E la Juve? E’ costretta a subire, ma regge; qua e là scricchiola, soprattutto per un’affannosa difficoltà a impostare il proprio gioco, ma non cede mai, non perde mai l’equilibrio tra difesa e centrocampo (l’attacco sembra un po’ abbandonato a se stesso). E l’immagine della serata, emblema dello spirito gagliardo con cui i bianconeri ingaggiano il duello con gli scozzesi, non arriva questa volta dai gladiatori soliti: Vidal è stranamente imbambolato e svagato, Barzagli meno imperioso e appariscente del solito, ma addirittura dal genio della lampada del gioco juventino.

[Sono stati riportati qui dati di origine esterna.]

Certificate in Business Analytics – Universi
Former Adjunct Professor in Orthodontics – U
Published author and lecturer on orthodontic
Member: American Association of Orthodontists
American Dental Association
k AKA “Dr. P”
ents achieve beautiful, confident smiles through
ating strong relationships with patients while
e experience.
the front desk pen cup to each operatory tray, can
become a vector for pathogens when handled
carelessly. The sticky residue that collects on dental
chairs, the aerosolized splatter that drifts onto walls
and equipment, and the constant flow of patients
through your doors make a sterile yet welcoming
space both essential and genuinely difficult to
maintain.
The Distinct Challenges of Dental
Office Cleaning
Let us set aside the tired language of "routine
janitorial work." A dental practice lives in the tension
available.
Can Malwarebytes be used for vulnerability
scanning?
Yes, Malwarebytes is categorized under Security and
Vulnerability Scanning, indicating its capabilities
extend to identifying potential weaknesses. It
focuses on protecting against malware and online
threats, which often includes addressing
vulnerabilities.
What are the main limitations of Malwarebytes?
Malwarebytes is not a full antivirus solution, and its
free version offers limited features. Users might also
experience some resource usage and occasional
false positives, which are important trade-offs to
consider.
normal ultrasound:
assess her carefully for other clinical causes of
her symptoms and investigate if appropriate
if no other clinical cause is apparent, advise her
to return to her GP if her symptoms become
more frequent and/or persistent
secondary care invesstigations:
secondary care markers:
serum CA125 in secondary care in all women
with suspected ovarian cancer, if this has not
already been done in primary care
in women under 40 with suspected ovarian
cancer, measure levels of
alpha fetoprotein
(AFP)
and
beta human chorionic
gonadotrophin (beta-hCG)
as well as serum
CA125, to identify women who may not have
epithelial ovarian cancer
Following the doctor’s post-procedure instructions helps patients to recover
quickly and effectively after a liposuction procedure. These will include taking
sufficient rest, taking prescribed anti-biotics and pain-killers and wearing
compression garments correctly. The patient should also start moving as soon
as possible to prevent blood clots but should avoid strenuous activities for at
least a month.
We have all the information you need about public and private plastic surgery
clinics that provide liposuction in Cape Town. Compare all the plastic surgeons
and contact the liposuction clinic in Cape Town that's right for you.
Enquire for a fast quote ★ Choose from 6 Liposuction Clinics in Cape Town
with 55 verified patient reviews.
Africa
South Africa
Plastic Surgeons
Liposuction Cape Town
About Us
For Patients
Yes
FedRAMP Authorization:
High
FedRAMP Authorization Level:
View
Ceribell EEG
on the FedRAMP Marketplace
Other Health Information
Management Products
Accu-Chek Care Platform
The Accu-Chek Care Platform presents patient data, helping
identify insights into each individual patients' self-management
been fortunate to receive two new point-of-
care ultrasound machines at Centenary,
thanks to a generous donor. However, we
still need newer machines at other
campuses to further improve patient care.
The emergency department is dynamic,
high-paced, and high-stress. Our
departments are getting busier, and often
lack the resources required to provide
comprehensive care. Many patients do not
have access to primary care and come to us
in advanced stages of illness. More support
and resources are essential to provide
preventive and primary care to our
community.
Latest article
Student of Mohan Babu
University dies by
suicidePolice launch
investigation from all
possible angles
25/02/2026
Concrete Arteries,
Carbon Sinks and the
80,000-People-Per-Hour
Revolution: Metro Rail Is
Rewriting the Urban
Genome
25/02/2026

Andrea Pirlo, infatti, a metà del primo tempo, viene aggredito (in senso sportivo) dal capitano biancoverde Brown, il Gattuso scozzese (è il giocatore, per intenderci, che nel tunnel che porta al campo non si degna neanche di dare uno sguardo e un saluto agli avversari, un segnale di battaglia, un po’ come dire “Non sapete che inferno vi aspetta là fuori”). Ebbene, Pirlo cade, viene quasi calpestato da Brown, si alza, lo rimprovera e lo guarda “brutto” (ovviamente ricambiato). Poi, cinque secondi dopo, si fa dare il pallone, si lascia aggredire di nuovo dallo stesso avversario e con classe e grinta esce dal corpo-a-corpo facendo addirittura sedere un incredulo Brown. E che dire dei vari Caceres e Peluso? Lì a sinistra alla Juventus mancano i due titolari, e che titolari: Chiellini e Asamoah al Celtic Park avrebbero fatto comodo eccome! Ma i loro degni sostituti, soprattutto l’uruguaiano, molto attento e reattivo, ma anche l’ex atalantino che non solo propizia il primo gol, ma non lascia mai campo ed entusiasmo agli avversari che transitano nella sua zona, non li fanno rimpiangere.

La furia scozzese dura 45 minuti, giocati con grande rabbia agonistica e creando anche qualche occasione pericolosa, che però va puntualmente a infrangersi contro i guantoni di Buffon, tornato alla grande a dare sicurezza a tutta la squadra. Nella ripresa il Celtic paga un po’ dazio, il pressing s’attenua, la Juve, sempre illuminata dai fari di Pirlo e dalle incursioni laser di Marchisio, esce con maggiore facilità dalla propria metà campo, addirittura comincia ad aggredire gli avversari e piano piano, a sua volta, aiutata finalmente da una prova convincente dei suoi attaccanti, Matri su tutti, costruisce il suo trionfo, prima raddoppiando con Marchisio e poi chiudendo definitivamente i conti con Vucinic.

Da Glasgow arriva, dunque, un bel messaggio di maturità e di consapevolezza nei propri mezzi. La squadra ha ritrovato le sue certezze, la sua compattezza, la sua solidità, forse addirittura le ha cementate (complice anche il bel successo contro la Fiorentina in campionato). Con la Roma sabato e con il Siena il 24 febbraio la Juve potrebbe mandare altri due ruggiti. Intanto si può guardare con maggiore fiducia al ritorno contro il Celtic del 6 marzo e si può cominciare a guardare con maggiore tranquillità anche alla trasferta di Napoli del 1° marzo. Sapendo che Chiellini, Asamoah e Pepe tornino presto arruolabili.